Dataset entries
• • • • •

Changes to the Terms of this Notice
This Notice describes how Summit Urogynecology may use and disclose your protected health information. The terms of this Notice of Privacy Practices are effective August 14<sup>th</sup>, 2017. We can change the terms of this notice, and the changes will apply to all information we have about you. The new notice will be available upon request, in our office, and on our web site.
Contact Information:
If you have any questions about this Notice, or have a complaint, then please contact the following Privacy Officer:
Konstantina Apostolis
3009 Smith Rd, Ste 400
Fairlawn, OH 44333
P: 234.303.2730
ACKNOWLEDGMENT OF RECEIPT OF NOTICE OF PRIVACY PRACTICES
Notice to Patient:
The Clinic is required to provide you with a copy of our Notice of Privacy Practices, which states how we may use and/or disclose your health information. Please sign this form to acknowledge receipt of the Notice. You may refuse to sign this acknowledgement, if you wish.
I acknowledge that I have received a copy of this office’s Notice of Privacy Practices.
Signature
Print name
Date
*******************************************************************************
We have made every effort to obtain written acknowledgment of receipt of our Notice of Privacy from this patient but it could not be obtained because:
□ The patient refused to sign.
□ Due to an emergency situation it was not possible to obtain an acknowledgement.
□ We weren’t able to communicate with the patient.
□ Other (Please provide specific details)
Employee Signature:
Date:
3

• • • • •

■ **TASK TO COMPLETE**: From the data above, how many lines contain the word "copy"? Give the number alone.

■ **EXPECTED ANSWER**: 2